Aetna and Anthem have expressed confidence the U.S. Justice Department will approve their bids, although both companies may have to divest some health plans in overly concentrated markets. Insurers have more broadly argued that competition among health plans occurs locally, and mergers shouldn't be viewed from a single angle.
“Many mergers and acquisitions are beneficial to consumers,” said Dan Durham, executive vice president at America's Health Insurance Plans, the lobbying group for insurers. “The bottom line is that consolidation should be looked at on a case-by-case basis.”
Durham charged that hospital consolidation is driving higher healthcare prices, but Pollack refuted that argument. He said AHIP relies on “old” and “incomplete” data and cited that recent hospital price growth has been historically low.

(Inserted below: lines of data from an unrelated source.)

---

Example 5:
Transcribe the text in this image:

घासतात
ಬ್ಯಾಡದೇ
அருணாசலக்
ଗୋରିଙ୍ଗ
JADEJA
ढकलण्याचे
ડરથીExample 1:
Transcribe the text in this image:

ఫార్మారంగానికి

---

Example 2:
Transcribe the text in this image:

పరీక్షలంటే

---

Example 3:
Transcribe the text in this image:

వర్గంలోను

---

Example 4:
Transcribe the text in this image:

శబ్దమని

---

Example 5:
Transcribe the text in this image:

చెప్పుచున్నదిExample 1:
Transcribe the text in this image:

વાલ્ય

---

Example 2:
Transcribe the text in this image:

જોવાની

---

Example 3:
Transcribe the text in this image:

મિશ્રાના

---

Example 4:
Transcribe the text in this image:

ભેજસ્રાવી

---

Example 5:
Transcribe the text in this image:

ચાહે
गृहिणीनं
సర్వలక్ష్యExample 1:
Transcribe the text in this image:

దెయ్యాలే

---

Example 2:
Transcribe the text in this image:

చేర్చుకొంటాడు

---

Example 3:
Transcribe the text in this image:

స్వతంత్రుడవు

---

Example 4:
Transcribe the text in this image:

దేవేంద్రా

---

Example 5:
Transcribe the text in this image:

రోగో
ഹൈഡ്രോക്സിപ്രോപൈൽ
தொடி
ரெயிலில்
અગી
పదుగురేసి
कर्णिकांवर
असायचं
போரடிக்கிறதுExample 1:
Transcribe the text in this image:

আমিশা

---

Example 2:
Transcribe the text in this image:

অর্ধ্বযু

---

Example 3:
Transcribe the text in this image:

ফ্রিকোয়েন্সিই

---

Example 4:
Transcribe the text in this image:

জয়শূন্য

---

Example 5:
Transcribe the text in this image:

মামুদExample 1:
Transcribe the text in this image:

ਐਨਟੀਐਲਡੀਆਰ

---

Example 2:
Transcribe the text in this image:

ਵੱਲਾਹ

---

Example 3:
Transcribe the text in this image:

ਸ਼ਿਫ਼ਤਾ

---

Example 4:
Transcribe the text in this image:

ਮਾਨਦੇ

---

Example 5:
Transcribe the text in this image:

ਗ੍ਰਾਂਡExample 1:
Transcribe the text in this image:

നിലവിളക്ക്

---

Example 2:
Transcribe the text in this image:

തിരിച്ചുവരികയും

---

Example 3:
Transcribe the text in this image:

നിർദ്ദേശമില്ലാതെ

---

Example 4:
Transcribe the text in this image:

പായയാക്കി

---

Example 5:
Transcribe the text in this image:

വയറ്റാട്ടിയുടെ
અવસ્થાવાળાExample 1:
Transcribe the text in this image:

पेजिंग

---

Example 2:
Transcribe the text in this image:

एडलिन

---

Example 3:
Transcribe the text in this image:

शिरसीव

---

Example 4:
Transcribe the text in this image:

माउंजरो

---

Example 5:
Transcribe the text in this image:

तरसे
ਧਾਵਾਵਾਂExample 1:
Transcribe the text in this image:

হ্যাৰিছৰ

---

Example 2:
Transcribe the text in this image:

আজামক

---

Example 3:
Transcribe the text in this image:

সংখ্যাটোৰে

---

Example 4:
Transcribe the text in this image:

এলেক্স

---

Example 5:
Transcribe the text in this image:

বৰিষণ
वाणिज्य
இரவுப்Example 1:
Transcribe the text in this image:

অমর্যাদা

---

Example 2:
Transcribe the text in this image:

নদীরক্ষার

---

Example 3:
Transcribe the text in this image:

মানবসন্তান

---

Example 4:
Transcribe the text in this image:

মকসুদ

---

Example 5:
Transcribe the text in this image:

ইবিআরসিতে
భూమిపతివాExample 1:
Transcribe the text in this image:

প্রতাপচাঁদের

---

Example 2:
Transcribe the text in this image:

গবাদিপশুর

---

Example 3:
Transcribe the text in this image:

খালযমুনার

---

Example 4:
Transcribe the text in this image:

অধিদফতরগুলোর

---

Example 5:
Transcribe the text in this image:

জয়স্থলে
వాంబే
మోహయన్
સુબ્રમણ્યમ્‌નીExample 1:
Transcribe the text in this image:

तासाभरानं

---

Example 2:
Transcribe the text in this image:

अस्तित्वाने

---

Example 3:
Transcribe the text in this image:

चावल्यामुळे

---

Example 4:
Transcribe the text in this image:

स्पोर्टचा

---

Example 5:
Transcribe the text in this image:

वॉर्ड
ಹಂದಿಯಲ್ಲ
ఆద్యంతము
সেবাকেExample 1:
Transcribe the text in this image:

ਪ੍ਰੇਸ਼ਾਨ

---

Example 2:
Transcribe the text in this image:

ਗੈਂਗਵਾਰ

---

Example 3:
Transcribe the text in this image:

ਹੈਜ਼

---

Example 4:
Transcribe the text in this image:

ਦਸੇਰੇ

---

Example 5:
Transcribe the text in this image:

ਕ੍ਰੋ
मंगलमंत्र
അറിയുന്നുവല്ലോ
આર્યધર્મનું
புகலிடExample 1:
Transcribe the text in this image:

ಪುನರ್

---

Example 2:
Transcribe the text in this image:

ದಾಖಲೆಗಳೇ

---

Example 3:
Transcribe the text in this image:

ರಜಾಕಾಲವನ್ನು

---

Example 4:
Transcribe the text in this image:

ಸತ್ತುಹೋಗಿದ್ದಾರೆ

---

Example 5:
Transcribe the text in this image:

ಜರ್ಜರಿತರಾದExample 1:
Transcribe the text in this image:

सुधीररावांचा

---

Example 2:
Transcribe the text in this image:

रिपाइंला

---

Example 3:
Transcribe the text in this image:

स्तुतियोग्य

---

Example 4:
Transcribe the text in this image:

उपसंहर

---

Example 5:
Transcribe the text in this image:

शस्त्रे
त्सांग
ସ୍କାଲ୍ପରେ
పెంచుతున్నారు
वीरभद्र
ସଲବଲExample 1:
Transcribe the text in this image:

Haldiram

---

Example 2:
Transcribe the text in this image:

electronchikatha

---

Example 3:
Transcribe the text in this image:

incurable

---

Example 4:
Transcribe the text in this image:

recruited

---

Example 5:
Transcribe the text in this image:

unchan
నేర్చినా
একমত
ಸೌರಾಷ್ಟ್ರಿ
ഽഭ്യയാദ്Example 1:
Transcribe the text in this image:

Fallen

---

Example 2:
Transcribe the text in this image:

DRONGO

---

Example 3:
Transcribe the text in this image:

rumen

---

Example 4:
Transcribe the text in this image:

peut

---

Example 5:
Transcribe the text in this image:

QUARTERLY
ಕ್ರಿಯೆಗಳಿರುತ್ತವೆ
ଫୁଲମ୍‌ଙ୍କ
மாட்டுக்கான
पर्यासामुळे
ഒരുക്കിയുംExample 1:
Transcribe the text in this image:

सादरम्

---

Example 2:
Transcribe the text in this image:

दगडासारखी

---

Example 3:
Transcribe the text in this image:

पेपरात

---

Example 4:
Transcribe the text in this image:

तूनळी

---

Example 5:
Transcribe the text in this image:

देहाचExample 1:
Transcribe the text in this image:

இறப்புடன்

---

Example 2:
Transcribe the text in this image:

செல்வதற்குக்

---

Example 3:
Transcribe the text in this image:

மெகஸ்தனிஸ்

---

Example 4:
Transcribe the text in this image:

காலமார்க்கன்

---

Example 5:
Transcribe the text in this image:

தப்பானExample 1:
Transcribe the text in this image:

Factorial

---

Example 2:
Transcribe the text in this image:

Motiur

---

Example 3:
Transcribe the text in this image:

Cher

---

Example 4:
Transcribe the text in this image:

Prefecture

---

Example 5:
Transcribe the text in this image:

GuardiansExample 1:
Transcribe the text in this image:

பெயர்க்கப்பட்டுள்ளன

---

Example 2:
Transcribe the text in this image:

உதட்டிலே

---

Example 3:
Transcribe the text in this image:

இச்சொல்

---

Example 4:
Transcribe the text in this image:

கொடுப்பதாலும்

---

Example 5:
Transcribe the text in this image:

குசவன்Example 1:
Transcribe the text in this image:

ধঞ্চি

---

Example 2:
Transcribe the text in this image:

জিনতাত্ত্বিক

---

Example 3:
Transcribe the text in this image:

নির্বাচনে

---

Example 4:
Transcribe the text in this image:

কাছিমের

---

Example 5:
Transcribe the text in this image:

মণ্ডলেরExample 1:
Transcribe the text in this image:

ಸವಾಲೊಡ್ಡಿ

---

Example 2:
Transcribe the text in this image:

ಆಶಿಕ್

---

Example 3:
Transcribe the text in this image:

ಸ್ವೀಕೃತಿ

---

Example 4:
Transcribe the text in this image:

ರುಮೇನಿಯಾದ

However, a body of research shows that both hospital and health insurer mergers rarely lead to significantly lower prices for patients. Insurance mergers that try to keep up with the growing size of local hospital systems should not be viewed favorably by the government, Greaney of St. Louis University said. He called this defense the “sumo wrestler theory” and said it's a fallacy to think dominant insurers bargaining with dominant hospitals will help the industry.
“Sometimes we find out that the sumo wrestlers would rather shake hands than compete,” Greaney said.
Small and midsized physician practices are often caught in the middle of hospitals and payers sparring over market share. Dr. Barbara McAneny, a board trustee at the American Medical Association and a practicing oncologist, said the ACA “provides meaningful opportunities for physicians to compete and improve quality, but it is not yet clear whether continuing barriers to market entry can be overcome to achieve the underlying goals of the legislation.”
Those barriers, such as strict antitrust parameters and payer negotiation rules for physician practices, have pushed many doctors to pursue salaried jobs at hospitals instead of running their own independent practices. “While the AMA supports the right of physicians to choose employment, we focus on the word 'choose,' ” McAneny said. “We don't believe competition should force physicians to choose employment over self-employment.”
Gottlieb of the American Enterprise Institute, a right-leaning think tank that has opposed the ACA, said accountable care organizations and other payment reforms embedded in the law are “pervasive biases” that push physicians to sell out to hospitals. And, he said, when physicians join the payrolls of hospitals, their productivity goes down, which could hinder clinical quality.
“That should worry us,” he said.
The Senate and House will each hold their own hearings on the Anthem-Cigna and Aetna-Humana deals later this month.